ERROR: Unable to open config file /etc/heketi/heketi.json: open /etc/heketi/heketi.json: no such file or directory
Heketi v7.0.0-5-gc10cbd1-release-7
[admin@node1 ~]$

by default it was using heketi:dev image , i have tried several tag versions of this with no better results

dimthe commented 6 years ago

@jarrpa @phlogistonjohn

i dont think the above error has something to do with the image version but somthing else what can i check to see why it does not copy the heketi.json file ?

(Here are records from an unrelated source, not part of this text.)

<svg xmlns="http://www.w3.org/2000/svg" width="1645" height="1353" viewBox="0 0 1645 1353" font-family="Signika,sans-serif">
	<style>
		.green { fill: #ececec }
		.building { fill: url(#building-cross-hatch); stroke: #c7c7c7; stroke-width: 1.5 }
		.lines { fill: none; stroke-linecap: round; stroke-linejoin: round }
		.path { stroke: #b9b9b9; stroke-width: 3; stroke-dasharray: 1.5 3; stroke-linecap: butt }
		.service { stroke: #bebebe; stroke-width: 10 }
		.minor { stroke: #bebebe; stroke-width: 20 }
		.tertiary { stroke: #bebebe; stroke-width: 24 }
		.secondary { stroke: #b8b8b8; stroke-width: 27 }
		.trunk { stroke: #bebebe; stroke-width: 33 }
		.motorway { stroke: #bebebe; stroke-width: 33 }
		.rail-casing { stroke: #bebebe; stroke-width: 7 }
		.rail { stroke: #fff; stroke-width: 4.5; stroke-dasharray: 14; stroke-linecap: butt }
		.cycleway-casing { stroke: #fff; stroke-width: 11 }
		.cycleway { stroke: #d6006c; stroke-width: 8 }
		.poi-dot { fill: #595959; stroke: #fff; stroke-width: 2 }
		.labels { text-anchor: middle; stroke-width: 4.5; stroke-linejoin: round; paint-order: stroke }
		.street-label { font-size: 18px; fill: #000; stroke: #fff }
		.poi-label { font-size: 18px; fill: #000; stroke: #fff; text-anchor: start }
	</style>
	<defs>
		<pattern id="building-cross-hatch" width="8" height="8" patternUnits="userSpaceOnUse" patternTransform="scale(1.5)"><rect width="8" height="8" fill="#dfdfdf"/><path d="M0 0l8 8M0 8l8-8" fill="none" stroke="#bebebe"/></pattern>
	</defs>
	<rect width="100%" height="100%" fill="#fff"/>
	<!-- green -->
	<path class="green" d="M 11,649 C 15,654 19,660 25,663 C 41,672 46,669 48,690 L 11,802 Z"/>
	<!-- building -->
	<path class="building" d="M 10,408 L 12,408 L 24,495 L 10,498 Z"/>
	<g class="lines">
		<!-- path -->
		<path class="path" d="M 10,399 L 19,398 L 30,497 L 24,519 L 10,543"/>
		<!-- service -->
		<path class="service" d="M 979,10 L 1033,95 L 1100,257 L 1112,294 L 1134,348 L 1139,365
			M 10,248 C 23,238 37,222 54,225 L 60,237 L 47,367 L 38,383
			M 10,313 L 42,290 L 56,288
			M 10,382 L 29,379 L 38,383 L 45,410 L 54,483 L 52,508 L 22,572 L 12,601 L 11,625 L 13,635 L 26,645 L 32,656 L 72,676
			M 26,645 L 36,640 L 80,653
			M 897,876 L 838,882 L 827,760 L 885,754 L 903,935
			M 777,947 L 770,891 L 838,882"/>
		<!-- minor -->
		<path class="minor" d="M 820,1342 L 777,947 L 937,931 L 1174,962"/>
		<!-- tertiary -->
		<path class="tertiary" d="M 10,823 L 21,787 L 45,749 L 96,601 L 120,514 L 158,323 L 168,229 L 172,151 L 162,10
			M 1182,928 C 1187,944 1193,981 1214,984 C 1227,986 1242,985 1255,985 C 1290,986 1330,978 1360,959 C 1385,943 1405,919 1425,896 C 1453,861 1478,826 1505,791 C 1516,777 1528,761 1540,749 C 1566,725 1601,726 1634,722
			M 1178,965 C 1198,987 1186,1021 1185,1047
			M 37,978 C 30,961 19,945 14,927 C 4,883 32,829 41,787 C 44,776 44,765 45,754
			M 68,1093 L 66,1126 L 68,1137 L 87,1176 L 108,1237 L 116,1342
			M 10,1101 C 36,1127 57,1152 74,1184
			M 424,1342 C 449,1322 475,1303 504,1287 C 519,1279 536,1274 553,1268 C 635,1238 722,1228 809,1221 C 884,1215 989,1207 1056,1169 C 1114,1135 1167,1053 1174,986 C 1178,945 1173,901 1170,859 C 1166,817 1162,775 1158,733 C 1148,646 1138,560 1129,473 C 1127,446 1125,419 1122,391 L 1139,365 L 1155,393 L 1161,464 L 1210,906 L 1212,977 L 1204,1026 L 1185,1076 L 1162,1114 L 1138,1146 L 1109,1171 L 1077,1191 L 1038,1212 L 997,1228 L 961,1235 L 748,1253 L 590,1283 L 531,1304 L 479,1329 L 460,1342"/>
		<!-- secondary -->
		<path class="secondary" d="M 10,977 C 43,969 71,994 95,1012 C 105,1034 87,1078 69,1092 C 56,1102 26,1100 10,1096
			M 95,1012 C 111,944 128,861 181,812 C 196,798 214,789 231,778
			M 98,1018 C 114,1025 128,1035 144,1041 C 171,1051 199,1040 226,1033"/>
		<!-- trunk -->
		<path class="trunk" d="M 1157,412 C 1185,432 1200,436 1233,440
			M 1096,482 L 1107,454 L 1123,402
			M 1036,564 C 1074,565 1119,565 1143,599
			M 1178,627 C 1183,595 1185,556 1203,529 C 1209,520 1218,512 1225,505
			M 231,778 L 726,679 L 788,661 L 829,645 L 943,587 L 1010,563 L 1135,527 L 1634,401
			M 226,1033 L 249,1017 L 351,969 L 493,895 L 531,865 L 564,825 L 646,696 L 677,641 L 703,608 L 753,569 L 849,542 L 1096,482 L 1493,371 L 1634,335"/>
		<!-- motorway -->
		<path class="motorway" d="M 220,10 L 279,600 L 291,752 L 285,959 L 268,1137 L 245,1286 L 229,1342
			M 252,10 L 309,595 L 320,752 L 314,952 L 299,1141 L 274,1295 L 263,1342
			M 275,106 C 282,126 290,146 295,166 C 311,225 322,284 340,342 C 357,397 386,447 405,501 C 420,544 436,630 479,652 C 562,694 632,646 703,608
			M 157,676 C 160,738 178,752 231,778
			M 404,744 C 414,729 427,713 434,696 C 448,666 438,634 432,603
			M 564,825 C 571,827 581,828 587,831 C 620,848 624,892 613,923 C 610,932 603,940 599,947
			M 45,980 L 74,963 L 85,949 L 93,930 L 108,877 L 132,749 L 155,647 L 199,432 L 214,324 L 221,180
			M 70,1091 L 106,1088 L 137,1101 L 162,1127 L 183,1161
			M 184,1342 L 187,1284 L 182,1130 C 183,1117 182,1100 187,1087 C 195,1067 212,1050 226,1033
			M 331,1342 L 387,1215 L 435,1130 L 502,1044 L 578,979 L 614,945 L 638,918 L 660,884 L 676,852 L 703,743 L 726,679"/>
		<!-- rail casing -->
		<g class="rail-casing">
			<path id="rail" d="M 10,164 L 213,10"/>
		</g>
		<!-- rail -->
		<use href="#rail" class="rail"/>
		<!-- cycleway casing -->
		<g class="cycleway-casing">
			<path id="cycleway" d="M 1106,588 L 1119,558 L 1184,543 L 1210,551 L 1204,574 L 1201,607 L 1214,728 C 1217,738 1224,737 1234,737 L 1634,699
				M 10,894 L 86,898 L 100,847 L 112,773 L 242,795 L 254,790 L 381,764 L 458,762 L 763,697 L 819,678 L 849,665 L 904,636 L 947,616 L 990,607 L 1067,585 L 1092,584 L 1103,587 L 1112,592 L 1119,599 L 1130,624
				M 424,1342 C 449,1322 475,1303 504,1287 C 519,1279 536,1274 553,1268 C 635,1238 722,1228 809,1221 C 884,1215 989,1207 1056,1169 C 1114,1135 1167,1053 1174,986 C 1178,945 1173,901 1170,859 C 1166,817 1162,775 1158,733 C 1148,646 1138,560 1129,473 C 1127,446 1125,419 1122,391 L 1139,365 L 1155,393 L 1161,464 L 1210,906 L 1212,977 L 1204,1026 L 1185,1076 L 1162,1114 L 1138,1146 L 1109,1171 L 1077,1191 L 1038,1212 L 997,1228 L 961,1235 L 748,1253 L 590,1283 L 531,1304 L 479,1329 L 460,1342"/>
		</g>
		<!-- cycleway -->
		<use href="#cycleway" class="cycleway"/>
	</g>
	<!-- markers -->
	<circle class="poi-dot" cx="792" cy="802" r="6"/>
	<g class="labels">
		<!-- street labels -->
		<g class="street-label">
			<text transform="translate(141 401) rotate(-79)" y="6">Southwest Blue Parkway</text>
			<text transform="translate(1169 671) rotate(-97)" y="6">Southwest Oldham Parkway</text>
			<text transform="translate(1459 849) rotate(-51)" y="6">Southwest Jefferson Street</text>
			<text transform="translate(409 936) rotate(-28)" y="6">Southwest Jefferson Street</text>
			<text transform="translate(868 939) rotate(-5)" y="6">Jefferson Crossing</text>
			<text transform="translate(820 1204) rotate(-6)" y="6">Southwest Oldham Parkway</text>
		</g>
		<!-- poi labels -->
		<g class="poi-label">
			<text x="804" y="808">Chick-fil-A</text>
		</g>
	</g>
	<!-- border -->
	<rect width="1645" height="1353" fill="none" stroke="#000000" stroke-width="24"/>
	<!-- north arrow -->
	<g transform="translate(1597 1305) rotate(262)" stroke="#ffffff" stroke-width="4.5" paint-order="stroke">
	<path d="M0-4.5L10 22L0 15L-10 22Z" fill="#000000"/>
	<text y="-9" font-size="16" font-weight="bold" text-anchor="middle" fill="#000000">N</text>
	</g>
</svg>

kubectl describe pod deploy-heketi-ddc749c87-wmzwq Name: deploy-heketi-ddc749c87-wmzwq Namespace: default Node: node2/10.100.1.70 Start Time: Tue, 28 Aug 2018 21:51:39 +0000 Labels: deploy-heketi=pod glusterfs=heketi-pod pod-template-hash=887305743 Annotations: Status: Running IP: 10.233.75.18 Controlled By: ReplicaSet/deploy-heketi-ddc749c87 Containers: deploy-heketi: Container ID: docker://96d0af07509fc945ee1eedcfeacd534c9065dc078f720f630f2c22ecabf71937 Image: heketi/heketi:2 Image ID: docker-pullable://heketi/heketi@sha256:fdb0ad11b3998b6f2a769831cf15eebaeaca0c60c6d8c89f7359a401a072161c Port: 8080/TCP State: Waiting Reason: CrashLoopBackOff Last State: Terminated Reason: Error Exit Code: 1 Started: Tue, 28 Aug 2018 23:09:54 +0000 Finished: Tue, 28 Aug 2018 23:09:54 +0000 Ready: False Restart Count: 20 Liveness: http-get http://:8080/hello delay=30s timeout=3s period=10s #success=1 #failure=3 Readiness: http-get http://:8080/hello delay=3s timeout=3s period=10s #success=1 #failure=3 Environment: HEKETI_USER_KEY: HEKETI_ADMIN_KEY: HEKETI_EXECUTOR: kubernetes HEKETI_FSTAB: /var/lib/heketi/fstab HEKETI_SNAPSHOT_LIMIT: 14 HEKETI_KUBE_GLUSTER_DAEMONSET: y HEKETI_IGNORE_STALE_OPERATIONS: true Mounts: /etc/heketi from config (rw) /var/lib/heketi from db (rw) /var/run/secrets/kubernetes.io/serviceaccount from heketi-service-account-token-nrp8x (ro) Conditions: Type Status Initialized True Ready False PodScheduled True Volumes: db: Type: EmptyDir (a temporary directory that shares a pod's lifetime) Medium: config: Type: Secret (a volume populated by a Secret) SecretName: heketi-config-secret Optional: false heketi-service-account-token-nrp8x: Type: Secret (a volume populated by a Secret) SecretName: heketi-service-account-token-nrp8x Optional: false QoS Class: BestEffort Node-Selectors: Tolerations: Events: Type Reason Age From Message


Warning BackOff 2m (x372 over 1h) kubelet, node2 Back-off restarting failed container [admin@node1 deploy]$

[admin@node1 deploy]$ kubectl logs deploy-heketi-ddc749c87-wmzwq ERROR: Unable to open config file /etc/heketi/heketi.json: open /etc/heketi/heketi.json: no such file or directory Heketi v2.0.6-2-g704c08a-release-2 [admin@node1 deploy]$

phlogistonjohn commented 6 years ago

@dimthe you appear to have closed the issue but your previous comment indicates that you had not solved the problem. Were you able to figure out what had gone wrong?